In a new light. Revealing the hidden city

Next time you walk a city street, look above the showy shopfronts to the architecture there. Here, often untouched by corporate branding, you’ll find a city’s secret second-story face, a less planned, idiosyncratic urban world of once-fashionable styles and long-forgotten decoration.

That’s the thing about cities, sometimes the greatest treasures hide in plain sight. In Paris, it’s Art Deco ironwork; in New York, Beaux-Arts; in London, medieval brickwork; artistic architecture is often only an upward glance away. But AV technology and techniques are now shining new lights onto hidden cityscapes. And though the ability exists to flood even the largest city with light, the most successful projection mapping events and light festivals are those that blend within the environment they celebrate, simultaneously rendering familiar streets unfamiliar and revealing their long-forgotten secrets.

An artist’s subtle eye

Projection mapping spectacles are made possible with compact, high brightness projection, LED illumination, and warping and blending software, but lumens and computing power alone are nothing without an artist’s subtle eye to direct it. What tech does is unleash that vision so we can all share it—and experience our surroundings anew.

There are well-known, large-scale projection mapping events like that at India’s Bharat Bhagya Vidhata, a huge cultural extravaganza in New Delhi held at the 17th century Red Fort, commissioned and installed by MSS World with content designed by Knownsense Studios. Here, the emphasis is on heritage, exploring themes such as India’s freedom struggle, resolve and achievements, but there’s no doubt that the fort itself remains the star. Those tales of hard-won independence are even more powerful when seen on the walls of the very place many occurred, all brought to life by an artistic vision impossible to realize any other way.

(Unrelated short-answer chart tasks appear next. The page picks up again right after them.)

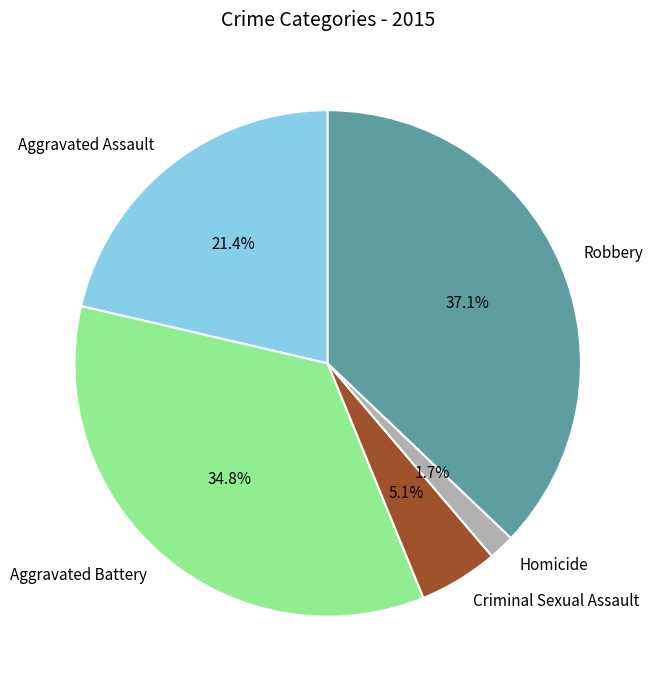

To the nearest percent, what is the combined percentage of Robbery and Aggravated Assault?

58%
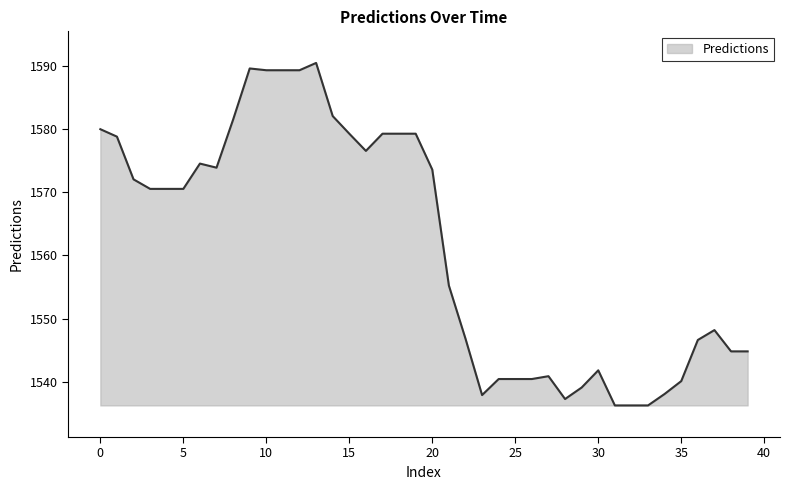

What is the greatest value displayed?

1590.4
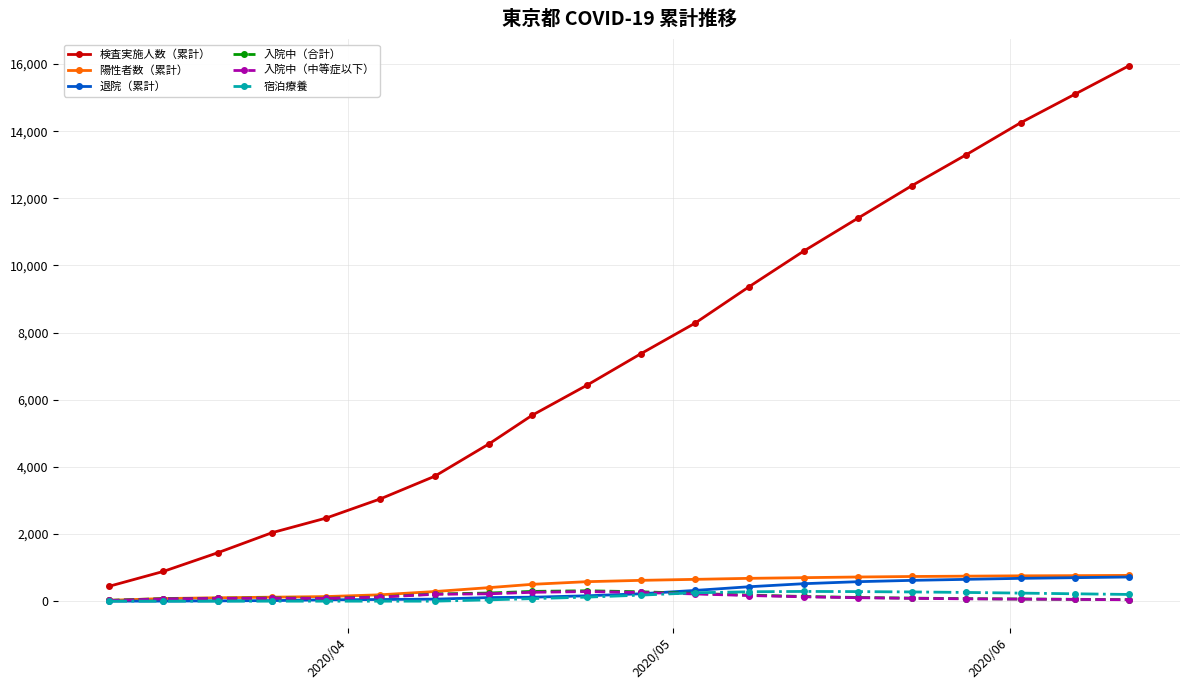

Does the chart display data point markers on the line(s)?

Yes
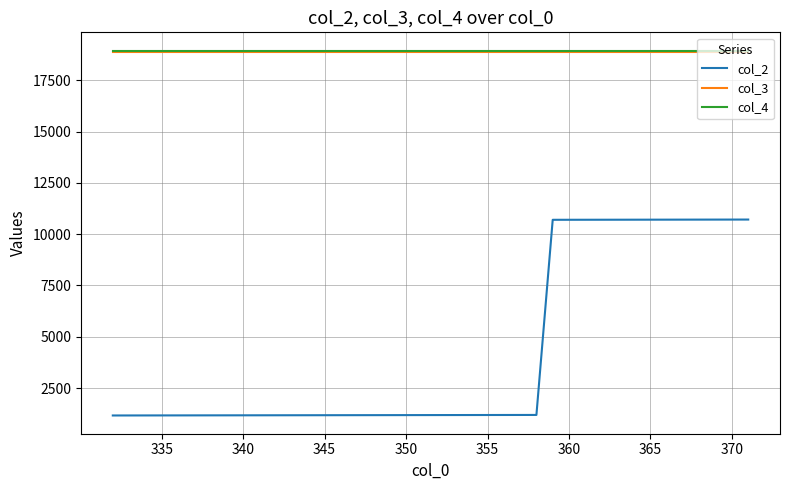

What is the lowest value of the col_2 series?

1161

Half a world away in Australia, Vivid Sydney is a very different festival with a very different outlook: here, the aim is to ‘Bare the soul of the city’ and connect the physical place to its artistic life and culture. Yes, the Sydney Harbour Bridge will be illuminated—you wouldn’t expect anything less—but this year so will the Sydney Central Station – lit up and interactive with Christie Crimson 3DLP® projectors commissioned by The Electric Canvas. Vivid Sydney celebrates creativity for its own sake. This is us, it says, see what we do here and how inspiring we can be.

Urban cohesion

Cities will continue to change. Working from home and shopping online may well see our cities lose their importance as places of commerce and increase their role as drivers of culture. Uniquely, projection mapping events and light festivals bring culture out onto city streets and into spaces where it had minimal presence before—and draw crowds when it does. This is about more than technology enabling art: it’s about technology creating culture and increasing urban cohesion among some of the world’s most familiar yet undiscovered spaces.

Look up. There’s lots to see; there’s much you’ve missed.